**Excerpted text**.
┌──

Multithreading for meshing

Hi,

 

I am interested in using the parallel meshing option. Wiki help indicates the following.

 

=====================================

To improve meshing performance, the Autodesk Simulation CFD mesher leverages multiple computing cores. This reduces the amount of time required to generate large meshes, and better utilizes high performance computing hardware.

To enable multi-threaded meshing, enable this flag in the Flag Manager

 

mesh_multicore

 

The argument, n, is the number of cores to be used by the mesher.

======================================

 

In order to use this feature, do I have to have any additional license? If yes, how can i get that easily? Does Cloud solution uses this option if its enabled in my model set-up?

 

Thanks,

VD

 

8 REPLIES 8
Message 2 of 9
marco.mueller
in reply to: VD1

you can add this flag in the flag manager. Makes sense for huge models. For small models the meshing process can be even slowed down. Just try a few model sizes for 1,2,4,... cores.

Dipl.-Ing. (FH) Marco Müller
Application Engineer Digital Simulation
Mensch und Maschine Deutschland GmbH
www.mum.de/cfd

Message 3 of 9
VD1
Participant
in reply to: marco.mueller

Thanks Marco for the quick reply.

But do I need additional License to use this feature (multi-threading in meshing)?

 

VD

Message 4 of 9
marco.mueller
in reply to: VD1

nope

Dipl.-Ing. (FH) Marco Müller
Application Engineer Digital Simulation
Mensch und Maschine Deutschland GmbH
www.mum.de/cfd

Message 5 of 9

Marco,

 

 Is there a general core utilization level (using task manager or resource monitor) that would be an indicator the multi-core function is actually slowing down the meshing process?  A couple of our guys are using this flag to set meshing to use all four cores on a 4-core 2.8GHz Xeon CPU PC with 12GB or RAM.  The system is using all four cores, but at only 25%.  Memory and other resources are barely touched.  I suspect these particular simulations are not "huge" enough to benefit and are running inefficiently at the volume meshing stage because of the multi-core setting.  Thoughts?

 

Thanks,

Erik

Message 6 of 9

That I do not know. Just compare the run times.

If I remember rightly I've seen this slow down for models with less than 1 or 2 million elements, if using 4 cores. So for bigger models you should see a speed up.

Dipl.-Ing. (FH) Marco Müller
Application Engineer Digital Simulation
Mensch und Maschine Deutschland GmbH
www.mum.de/cfd

Message 7 of 9
OmkarJ
in reply to: marco.mueller

I saw this thread and thought of sharing a benchmarking I did recently.

└──

**Aim**.
Answer these questions using the forum thread on multithreaded meshing.
(a) What flag is named for enabling multi-threaded meshing in the Flag Manager?
(b) According to marco.mueller, is an additional license needed to use multi-threading in meshing?
(c) Below what model size did marco.mueller recall seeing a slowdown when using 4 cores?
The listing that comes next has no connection to the forum thread on multithreaded meshing.

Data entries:
┌──

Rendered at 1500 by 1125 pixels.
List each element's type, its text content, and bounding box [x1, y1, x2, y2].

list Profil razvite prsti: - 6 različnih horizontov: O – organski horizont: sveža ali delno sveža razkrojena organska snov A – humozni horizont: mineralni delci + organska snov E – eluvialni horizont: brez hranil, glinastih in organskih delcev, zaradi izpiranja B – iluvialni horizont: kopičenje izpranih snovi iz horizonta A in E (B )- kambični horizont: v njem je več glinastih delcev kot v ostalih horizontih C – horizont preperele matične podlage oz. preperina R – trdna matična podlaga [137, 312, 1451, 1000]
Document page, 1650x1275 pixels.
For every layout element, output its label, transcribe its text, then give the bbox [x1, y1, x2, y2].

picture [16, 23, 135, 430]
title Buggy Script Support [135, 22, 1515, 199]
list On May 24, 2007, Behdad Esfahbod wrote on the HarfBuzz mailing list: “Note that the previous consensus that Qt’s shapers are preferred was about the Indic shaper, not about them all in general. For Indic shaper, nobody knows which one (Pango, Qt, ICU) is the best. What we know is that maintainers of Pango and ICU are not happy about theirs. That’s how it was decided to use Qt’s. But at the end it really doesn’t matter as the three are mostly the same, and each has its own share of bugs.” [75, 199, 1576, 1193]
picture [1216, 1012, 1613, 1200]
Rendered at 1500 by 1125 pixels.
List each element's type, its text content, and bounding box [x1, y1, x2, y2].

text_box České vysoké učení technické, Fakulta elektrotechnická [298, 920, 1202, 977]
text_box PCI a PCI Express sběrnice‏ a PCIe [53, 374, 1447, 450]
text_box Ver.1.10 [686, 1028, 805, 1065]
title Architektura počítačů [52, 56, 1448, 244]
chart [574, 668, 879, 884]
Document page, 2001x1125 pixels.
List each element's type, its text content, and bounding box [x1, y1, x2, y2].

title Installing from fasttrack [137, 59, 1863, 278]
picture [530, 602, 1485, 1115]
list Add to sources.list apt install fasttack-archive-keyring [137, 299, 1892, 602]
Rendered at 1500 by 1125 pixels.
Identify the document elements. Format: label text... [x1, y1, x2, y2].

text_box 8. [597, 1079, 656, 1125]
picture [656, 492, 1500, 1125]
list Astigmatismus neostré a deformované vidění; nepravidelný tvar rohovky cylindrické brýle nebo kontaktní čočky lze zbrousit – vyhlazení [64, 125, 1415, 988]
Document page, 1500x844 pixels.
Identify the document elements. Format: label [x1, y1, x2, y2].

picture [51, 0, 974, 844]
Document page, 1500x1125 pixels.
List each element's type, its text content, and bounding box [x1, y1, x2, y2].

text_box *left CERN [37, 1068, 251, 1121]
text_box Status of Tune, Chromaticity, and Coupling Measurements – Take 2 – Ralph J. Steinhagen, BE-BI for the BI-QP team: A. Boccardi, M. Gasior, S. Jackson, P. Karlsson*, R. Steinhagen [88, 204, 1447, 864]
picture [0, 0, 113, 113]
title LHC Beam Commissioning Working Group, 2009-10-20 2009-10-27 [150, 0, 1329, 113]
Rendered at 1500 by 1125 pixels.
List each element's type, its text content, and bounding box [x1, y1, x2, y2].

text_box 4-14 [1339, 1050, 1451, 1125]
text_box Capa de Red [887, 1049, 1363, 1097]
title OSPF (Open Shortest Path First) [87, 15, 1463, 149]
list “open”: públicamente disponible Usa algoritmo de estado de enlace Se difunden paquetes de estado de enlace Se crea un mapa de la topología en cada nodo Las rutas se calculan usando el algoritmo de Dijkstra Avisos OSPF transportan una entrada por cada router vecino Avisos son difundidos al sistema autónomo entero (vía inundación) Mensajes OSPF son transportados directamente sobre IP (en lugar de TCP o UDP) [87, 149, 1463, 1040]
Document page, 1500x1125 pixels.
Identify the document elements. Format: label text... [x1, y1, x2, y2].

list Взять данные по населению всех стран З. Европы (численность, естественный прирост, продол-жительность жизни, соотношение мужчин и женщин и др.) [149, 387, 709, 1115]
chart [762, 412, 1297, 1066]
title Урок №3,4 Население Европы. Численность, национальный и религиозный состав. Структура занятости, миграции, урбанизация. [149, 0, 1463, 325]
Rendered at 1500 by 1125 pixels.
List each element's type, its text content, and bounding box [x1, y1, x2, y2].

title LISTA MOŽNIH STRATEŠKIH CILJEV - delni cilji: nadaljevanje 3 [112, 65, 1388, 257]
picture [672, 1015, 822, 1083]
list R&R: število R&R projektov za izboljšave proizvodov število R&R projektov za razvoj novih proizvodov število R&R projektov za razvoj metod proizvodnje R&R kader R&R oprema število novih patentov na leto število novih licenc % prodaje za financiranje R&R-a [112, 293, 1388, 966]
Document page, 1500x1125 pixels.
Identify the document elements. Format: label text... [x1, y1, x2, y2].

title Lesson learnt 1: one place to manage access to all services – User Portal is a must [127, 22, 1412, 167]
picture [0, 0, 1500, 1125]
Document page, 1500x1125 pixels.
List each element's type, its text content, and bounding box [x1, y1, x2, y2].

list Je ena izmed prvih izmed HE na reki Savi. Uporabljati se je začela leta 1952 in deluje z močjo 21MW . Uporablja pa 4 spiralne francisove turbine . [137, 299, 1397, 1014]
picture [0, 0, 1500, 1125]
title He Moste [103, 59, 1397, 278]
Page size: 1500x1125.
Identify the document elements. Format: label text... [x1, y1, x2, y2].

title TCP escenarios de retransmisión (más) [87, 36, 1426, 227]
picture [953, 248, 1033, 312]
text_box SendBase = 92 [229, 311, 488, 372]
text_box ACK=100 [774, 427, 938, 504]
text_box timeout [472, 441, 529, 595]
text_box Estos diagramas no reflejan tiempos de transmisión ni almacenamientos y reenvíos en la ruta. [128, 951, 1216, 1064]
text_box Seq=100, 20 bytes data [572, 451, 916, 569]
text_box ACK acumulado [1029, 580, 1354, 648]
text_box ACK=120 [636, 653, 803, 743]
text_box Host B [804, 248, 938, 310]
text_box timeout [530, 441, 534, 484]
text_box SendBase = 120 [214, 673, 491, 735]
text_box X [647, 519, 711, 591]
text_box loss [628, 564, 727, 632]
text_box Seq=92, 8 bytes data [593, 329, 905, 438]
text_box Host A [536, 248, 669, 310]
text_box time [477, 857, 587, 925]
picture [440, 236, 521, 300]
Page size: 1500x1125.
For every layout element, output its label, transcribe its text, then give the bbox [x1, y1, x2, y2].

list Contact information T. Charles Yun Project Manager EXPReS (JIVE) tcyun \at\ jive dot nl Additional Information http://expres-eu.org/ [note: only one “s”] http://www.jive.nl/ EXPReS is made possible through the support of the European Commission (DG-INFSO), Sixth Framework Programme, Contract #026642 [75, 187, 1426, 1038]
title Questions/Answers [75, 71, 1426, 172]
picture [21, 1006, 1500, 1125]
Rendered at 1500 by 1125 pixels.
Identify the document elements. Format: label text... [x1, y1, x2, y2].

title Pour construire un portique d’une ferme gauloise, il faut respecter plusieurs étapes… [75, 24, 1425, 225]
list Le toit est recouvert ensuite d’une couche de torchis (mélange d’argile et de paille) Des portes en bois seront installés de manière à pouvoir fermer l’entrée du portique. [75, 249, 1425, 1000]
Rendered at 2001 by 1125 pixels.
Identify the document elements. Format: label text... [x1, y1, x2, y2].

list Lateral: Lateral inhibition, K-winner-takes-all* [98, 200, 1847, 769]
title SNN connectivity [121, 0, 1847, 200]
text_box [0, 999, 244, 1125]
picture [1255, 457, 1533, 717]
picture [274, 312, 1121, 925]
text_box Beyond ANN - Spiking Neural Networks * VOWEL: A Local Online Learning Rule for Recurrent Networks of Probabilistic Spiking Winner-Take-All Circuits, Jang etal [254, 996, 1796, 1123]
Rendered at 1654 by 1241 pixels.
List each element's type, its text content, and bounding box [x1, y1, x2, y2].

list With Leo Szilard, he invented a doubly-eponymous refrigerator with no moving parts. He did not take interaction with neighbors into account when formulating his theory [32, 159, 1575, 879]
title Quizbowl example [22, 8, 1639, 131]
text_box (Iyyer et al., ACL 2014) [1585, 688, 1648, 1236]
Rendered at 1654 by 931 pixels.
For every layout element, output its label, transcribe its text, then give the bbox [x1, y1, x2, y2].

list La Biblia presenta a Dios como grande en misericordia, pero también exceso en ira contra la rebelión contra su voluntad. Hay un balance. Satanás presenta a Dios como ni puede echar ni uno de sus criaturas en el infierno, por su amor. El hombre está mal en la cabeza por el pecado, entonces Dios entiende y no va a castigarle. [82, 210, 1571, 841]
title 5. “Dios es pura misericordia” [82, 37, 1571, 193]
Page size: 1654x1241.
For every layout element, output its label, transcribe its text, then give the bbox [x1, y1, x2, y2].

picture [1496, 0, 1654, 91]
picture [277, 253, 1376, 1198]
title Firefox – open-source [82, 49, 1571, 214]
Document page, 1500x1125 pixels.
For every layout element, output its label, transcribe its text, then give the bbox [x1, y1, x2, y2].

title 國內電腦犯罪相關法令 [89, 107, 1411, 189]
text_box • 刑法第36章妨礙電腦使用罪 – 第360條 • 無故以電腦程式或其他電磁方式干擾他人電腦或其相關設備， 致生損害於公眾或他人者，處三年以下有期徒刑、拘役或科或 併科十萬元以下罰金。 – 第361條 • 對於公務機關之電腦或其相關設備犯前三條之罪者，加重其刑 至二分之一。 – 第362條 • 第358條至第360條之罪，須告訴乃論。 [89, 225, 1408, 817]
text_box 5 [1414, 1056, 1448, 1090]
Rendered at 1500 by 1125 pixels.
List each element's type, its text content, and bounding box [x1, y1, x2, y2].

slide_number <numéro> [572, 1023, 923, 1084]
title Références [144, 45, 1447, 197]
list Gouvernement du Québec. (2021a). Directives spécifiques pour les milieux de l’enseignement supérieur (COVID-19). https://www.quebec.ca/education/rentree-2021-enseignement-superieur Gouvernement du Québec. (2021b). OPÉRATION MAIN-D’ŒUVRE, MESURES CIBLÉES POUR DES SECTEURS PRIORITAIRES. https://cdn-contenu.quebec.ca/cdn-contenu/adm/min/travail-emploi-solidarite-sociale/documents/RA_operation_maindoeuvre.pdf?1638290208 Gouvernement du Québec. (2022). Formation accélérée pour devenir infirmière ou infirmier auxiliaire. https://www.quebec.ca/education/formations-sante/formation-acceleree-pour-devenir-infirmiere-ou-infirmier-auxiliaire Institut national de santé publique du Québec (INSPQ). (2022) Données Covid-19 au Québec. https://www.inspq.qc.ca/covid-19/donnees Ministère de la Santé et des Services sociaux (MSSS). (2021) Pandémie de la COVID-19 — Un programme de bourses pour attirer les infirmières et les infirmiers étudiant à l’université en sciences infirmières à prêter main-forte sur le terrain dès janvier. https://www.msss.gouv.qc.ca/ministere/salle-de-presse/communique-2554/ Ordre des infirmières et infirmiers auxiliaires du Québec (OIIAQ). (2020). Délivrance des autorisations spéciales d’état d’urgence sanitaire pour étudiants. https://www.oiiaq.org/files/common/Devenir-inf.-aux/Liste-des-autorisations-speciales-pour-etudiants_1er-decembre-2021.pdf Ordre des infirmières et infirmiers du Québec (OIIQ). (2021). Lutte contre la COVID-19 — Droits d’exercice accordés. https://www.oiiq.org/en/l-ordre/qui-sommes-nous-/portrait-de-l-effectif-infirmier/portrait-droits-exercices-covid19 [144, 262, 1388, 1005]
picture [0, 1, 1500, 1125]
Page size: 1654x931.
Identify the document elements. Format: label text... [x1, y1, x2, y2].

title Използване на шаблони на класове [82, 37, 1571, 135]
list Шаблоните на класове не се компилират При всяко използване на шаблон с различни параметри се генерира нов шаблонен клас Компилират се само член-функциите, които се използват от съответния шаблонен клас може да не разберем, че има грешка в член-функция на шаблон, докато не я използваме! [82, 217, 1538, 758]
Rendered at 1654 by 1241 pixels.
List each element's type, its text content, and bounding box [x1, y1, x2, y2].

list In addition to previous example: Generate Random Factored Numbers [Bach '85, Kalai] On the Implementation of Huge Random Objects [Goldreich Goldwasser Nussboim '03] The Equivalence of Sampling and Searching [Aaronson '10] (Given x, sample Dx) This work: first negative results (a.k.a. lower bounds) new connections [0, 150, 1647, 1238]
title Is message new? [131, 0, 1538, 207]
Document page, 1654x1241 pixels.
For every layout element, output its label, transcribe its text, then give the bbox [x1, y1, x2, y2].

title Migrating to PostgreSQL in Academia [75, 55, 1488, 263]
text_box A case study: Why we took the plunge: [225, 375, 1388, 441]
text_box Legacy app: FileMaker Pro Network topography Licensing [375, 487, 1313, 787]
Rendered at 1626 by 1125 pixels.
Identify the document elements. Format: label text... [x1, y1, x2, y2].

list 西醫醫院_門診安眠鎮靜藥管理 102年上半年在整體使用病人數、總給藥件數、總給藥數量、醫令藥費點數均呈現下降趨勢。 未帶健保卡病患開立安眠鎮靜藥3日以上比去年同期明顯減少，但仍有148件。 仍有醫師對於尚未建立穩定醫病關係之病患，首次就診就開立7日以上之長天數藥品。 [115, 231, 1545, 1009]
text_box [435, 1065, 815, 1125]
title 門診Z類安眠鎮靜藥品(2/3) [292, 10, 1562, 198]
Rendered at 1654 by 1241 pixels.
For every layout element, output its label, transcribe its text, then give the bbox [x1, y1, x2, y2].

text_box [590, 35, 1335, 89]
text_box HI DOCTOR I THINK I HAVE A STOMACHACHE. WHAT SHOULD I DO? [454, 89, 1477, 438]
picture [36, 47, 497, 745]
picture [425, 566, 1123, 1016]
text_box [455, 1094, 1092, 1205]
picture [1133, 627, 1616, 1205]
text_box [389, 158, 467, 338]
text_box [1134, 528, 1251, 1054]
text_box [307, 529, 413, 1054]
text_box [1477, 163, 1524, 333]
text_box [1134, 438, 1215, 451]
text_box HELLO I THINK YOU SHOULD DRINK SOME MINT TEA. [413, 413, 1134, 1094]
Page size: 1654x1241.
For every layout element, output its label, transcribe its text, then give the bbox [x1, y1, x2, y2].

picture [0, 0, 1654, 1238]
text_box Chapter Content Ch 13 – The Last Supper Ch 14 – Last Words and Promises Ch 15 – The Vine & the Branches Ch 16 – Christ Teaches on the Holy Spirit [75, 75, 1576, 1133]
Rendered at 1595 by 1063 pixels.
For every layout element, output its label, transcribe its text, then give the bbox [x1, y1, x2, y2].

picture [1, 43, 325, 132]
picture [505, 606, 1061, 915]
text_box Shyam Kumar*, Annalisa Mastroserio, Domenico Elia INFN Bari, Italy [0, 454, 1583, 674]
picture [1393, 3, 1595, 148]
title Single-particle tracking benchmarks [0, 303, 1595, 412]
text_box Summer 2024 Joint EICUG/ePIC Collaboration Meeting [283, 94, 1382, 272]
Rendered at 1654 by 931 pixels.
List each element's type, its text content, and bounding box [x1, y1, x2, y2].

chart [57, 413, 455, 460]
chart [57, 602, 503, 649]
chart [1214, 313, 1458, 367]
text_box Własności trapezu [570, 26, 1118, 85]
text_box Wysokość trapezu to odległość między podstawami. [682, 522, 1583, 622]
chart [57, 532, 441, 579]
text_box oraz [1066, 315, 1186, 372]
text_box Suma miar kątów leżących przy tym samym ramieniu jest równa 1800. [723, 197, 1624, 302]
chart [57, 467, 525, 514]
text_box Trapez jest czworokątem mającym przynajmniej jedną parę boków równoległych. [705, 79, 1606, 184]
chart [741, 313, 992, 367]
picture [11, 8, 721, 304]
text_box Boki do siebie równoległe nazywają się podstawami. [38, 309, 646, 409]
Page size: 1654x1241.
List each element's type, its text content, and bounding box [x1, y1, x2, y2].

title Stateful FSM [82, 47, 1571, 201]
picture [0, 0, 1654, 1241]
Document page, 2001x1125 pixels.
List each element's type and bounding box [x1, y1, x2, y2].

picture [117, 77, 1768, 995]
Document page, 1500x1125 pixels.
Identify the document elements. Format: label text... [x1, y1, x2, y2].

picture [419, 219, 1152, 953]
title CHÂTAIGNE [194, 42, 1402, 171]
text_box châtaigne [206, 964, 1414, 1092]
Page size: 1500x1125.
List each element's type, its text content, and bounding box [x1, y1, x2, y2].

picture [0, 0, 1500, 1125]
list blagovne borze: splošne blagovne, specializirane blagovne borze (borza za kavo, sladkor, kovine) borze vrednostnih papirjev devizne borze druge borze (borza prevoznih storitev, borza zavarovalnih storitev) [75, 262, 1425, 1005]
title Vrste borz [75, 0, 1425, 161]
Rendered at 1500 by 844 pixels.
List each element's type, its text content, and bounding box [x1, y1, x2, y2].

└──

**Written solution**.
(a) mesh_multicore
(b) No.
(c) Models with fewer than 1 or 2 million elements.